The Diary of Merer (also known as Papyrus Jarf) is the name for papyrus logbooks written over 4,500 years ago by Merer, a middle-ranking official with the title inspector (sḥḏ, sehedj). They are the oldest known papyri with text, dating to the 26th year[1] of the reign of Pharaoh Khufu (reigned in the early 26th century BC, estimated c. 2589 – c. 2566 BC[2][3][4]) during the Fourth Dynasty of Egypt.[5] The text, written with (hieratic) hieroglyphs, mostly consists of lists of the daily activities of Merer and his crew.
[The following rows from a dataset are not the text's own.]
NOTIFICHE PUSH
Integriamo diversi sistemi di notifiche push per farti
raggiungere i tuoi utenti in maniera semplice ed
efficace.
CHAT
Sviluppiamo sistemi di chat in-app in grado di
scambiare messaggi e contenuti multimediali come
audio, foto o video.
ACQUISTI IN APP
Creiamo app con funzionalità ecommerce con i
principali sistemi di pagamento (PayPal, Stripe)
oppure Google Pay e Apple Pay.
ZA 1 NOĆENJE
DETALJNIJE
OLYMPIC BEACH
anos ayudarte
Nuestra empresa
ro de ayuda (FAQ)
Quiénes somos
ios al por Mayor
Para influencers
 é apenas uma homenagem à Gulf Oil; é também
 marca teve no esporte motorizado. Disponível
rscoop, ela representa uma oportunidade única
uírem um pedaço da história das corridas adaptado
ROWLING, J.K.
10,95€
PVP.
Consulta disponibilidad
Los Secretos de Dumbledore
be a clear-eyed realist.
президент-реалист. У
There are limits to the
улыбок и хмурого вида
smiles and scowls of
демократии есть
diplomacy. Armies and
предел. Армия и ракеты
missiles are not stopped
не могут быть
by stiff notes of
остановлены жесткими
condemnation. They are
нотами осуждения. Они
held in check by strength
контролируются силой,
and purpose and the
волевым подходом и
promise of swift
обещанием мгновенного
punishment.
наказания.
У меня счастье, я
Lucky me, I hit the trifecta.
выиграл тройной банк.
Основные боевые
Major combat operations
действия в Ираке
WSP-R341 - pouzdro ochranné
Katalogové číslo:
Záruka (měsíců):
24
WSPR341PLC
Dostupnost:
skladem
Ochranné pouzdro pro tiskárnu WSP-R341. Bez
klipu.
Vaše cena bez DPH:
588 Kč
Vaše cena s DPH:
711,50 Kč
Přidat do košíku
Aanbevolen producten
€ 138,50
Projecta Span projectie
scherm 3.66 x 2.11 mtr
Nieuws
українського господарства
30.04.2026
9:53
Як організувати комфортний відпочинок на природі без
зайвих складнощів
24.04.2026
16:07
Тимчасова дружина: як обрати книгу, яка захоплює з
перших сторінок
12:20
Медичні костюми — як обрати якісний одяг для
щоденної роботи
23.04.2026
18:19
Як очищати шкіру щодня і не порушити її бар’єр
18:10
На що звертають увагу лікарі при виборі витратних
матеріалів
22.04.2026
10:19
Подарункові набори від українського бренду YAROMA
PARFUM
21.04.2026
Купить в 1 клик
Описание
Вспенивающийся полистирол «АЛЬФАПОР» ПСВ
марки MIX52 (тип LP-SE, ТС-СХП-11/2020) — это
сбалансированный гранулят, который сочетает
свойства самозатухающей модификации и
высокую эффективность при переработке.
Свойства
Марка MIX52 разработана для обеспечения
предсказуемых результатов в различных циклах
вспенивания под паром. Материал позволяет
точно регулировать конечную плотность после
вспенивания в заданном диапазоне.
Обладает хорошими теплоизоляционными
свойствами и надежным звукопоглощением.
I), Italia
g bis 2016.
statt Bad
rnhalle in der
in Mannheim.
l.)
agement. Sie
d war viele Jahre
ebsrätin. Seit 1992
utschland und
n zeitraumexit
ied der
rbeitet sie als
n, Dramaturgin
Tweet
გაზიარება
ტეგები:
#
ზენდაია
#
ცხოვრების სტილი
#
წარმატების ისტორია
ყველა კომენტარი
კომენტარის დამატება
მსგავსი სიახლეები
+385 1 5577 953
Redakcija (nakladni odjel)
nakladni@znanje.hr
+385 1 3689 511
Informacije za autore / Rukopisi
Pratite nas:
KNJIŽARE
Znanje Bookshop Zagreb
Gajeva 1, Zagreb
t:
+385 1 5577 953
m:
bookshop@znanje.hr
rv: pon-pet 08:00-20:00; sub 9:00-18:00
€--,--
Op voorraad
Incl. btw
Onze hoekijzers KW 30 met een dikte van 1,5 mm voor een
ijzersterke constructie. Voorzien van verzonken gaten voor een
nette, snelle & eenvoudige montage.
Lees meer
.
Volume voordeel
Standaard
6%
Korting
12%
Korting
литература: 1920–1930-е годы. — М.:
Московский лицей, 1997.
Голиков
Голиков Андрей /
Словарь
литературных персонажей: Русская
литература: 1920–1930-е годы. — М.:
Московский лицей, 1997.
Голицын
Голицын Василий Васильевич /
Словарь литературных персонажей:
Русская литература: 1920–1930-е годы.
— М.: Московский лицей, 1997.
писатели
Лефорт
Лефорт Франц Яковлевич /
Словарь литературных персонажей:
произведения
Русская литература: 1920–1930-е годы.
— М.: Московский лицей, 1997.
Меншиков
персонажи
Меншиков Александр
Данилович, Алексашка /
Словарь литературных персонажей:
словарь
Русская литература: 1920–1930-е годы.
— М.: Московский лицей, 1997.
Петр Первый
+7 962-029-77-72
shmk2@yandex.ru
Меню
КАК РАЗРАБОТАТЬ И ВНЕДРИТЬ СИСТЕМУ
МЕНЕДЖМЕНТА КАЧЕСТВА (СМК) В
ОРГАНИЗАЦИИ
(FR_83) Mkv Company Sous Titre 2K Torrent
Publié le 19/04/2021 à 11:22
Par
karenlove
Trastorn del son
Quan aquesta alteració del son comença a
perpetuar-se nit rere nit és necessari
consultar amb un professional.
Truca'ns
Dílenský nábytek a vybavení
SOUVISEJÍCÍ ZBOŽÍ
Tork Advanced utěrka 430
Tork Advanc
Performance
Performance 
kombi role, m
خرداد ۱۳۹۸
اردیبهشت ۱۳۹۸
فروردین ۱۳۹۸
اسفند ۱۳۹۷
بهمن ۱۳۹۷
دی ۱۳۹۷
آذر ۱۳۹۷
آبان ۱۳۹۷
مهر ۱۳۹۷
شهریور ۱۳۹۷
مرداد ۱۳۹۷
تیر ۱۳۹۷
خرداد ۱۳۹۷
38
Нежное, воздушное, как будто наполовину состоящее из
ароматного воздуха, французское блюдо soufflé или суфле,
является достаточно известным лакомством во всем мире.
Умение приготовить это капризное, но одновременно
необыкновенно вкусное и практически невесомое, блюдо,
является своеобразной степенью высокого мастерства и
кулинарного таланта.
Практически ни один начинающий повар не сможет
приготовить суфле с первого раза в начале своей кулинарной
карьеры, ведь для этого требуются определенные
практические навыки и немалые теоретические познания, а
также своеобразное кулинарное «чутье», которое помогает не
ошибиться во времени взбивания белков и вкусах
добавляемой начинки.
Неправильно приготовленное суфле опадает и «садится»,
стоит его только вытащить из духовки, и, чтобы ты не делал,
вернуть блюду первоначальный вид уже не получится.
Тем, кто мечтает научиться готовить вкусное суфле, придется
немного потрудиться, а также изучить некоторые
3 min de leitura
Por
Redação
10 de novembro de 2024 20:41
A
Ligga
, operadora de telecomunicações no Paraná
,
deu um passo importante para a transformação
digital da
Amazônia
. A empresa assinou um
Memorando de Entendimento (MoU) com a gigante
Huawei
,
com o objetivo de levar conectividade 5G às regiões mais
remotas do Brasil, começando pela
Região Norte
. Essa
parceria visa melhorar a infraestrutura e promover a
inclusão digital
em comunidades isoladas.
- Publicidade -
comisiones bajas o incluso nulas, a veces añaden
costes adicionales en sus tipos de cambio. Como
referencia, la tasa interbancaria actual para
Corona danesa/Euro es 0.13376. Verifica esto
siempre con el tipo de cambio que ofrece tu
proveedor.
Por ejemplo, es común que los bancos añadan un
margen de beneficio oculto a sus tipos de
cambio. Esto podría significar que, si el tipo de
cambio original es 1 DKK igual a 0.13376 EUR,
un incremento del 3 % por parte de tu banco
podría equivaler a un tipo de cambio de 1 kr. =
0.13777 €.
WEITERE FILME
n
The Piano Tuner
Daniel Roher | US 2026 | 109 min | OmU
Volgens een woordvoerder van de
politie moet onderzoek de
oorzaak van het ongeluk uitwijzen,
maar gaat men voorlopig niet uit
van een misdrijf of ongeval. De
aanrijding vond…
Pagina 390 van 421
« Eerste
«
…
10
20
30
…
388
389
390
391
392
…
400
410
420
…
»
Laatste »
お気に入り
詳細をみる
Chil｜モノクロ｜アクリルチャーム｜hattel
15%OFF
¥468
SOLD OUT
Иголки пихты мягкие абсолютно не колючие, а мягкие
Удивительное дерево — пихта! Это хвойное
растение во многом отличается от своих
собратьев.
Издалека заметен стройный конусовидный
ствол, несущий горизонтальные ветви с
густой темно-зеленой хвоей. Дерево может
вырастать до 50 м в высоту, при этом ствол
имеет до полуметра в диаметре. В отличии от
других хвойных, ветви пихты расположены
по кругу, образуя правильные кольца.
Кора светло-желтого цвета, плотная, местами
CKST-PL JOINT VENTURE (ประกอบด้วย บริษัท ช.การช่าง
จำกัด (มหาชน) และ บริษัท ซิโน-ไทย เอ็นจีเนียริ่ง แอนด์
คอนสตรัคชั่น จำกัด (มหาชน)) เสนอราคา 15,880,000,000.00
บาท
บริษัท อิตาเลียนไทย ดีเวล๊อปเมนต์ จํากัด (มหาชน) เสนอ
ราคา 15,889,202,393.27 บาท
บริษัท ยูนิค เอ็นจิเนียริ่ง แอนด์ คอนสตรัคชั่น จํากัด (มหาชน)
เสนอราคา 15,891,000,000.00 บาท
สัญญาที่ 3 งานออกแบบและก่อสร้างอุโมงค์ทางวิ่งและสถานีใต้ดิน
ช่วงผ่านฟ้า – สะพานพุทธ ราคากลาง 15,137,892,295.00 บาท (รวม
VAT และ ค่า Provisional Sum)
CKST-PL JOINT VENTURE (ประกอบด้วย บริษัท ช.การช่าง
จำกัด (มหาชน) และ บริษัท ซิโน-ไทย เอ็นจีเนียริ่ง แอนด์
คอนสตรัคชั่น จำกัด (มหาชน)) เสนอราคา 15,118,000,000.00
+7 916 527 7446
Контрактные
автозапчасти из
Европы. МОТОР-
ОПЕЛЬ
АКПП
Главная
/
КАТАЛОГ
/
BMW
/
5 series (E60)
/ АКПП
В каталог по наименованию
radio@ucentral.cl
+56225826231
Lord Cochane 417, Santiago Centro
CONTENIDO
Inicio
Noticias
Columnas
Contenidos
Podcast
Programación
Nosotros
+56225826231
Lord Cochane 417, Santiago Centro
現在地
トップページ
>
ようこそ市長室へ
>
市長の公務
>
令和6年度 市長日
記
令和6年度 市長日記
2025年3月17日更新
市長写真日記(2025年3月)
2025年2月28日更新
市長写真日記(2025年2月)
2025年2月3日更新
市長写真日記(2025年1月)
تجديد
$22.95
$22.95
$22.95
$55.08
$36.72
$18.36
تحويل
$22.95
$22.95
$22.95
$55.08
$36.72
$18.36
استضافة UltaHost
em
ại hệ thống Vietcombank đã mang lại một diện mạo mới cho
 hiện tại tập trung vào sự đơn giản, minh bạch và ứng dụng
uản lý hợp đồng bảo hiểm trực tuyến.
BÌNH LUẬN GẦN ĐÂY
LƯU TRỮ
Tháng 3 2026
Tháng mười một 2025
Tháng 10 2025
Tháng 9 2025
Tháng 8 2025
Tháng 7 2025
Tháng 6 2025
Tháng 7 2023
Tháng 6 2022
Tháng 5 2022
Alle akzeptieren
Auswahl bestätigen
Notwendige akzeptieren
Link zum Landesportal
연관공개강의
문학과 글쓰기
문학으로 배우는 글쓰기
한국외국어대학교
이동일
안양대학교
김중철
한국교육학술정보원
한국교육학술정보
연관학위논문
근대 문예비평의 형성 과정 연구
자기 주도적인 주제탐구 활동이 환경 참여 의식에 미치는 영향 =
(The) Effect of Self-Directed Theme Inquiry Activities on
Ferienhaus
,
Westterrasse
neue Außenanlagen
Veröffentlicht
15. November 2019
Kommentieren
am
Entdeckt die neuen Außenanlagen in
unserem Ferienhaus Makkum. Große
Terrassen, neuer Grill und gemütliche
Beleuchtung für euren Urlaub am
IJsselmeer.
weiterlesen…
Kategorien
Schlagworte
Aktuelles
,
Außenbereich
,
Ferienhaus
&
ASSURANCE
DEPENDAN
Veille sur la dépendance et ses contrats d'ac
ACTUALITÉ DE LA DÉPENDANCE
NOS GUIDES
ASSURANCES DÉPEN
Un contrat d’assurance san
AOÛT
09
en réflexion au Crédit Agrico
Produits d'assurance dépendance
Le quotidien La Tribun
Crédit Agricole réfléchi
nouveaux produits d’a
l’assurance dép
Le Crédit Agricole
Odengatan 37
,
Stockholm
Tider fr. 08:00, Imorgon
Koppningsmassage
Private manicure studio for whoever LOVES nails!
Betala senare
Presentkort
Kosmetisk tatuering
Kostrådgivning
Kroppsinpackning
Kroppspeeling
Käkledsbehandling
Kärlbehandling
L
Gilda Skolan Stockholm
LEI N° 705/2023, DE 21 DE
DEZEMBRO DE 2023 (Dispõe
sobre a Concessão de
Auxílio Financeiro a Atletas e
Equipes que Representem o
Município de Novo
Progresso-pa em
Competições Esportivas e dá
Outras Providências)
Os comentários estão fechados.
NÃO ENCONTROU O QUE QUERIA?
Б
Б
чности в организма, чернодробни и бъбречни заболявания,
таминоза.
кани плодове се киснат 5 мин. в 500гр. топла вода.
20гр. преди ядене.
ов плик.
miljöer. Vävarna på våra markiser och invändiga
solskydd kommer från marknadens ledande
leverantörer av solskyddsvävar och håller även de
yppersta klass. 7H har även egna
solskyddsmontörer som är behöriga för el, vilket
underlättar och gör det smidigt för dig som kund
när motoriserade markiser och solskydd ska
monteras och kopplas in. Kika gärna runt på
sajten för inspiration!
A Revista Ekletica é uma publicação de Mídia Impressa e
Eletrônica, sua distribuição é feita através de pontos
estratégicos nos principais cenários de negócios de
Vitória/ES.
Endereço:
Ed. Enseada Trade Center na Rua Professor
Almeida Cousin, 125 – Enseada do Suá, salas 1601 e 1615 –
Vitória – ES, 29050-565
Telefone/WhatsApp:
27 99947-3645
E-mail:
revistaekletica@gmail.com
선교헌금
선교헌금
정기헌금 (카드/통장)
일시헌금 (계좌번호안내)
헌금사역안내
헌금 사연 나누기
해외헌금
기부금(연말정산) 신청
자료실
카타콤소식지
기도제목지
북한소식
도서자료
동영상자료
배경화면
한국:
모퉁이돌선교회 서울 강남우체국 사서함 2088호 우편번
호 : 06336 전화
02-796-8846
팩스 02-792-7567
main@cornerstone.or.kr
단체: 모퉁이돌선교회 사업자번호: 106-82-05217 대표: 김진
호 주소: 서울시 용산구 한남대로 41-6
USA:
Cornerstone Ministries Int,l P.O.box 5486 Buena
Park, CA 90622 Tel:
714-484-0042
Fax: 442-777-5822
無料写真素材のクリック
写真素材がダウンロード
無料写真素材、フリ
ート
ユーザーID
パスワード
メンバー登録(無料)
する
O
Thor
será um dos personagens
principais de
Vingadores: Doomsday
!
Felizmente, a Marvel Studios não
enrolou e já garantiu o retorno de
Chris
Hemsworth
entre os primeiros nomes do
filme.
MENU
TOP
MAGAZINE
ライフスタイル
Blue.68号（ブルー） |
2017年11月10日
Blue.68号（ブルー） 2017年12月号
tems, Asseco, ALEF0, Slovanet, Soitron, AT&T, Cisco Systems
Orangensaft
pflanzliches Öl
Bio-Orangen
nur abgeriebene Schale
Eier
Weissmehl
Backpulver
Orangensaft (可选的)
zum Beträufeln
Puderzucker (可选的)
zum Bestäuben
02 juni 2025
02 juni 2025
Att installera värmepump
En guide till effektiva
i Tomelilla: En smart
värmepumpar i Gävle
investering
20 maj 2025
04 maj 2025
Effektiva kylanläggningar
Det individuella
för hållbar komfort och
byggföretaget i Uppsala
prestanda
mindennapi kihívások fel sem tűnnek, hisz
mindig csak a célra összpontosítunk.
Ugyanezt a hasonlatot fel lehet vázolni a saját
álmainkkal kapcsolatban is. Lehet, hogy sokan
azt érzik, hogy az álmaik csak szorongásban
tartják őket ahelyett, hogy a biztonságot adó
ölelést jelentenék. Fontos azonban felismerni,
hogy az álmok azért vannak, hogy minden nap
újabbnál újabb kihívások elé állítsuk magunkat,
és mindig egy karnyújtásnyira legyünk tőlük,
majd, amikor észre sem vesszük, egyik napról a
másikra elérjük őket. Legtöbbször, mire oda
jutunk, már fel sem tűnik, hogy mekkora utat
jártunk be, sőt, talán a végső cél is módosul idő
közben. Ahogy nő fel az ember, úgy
The best preserved sections (Papyrus Jarf A and B) document the transportation of white limestone blocks from the Tura quarries to Giza by boat.
Buried in front of man-made caves that served to store the boats at Wadi al-Jarf on the Red Sea coast, the papyri were found and excavated in 2013 by a French mission under the direction of archaeologists Pierre Tallet of Paris-Sorbonne University and Gregory Marouard.[6][7][8][9] A popular account on the importance of this discovery was published by Pierre Tallet and Mark Lehner, calling the corpus "Red Sea scrolls"[10] (an allusion to the Dead Sea Scrolls).
The Egyptian archaeologist Zahi Hawass describes the Diary of Merer as "the greatest discovery in Egypt in the 21st century."[5] Parts of the papyri are exhibited at the Egyptian Museum in Cairo.[11]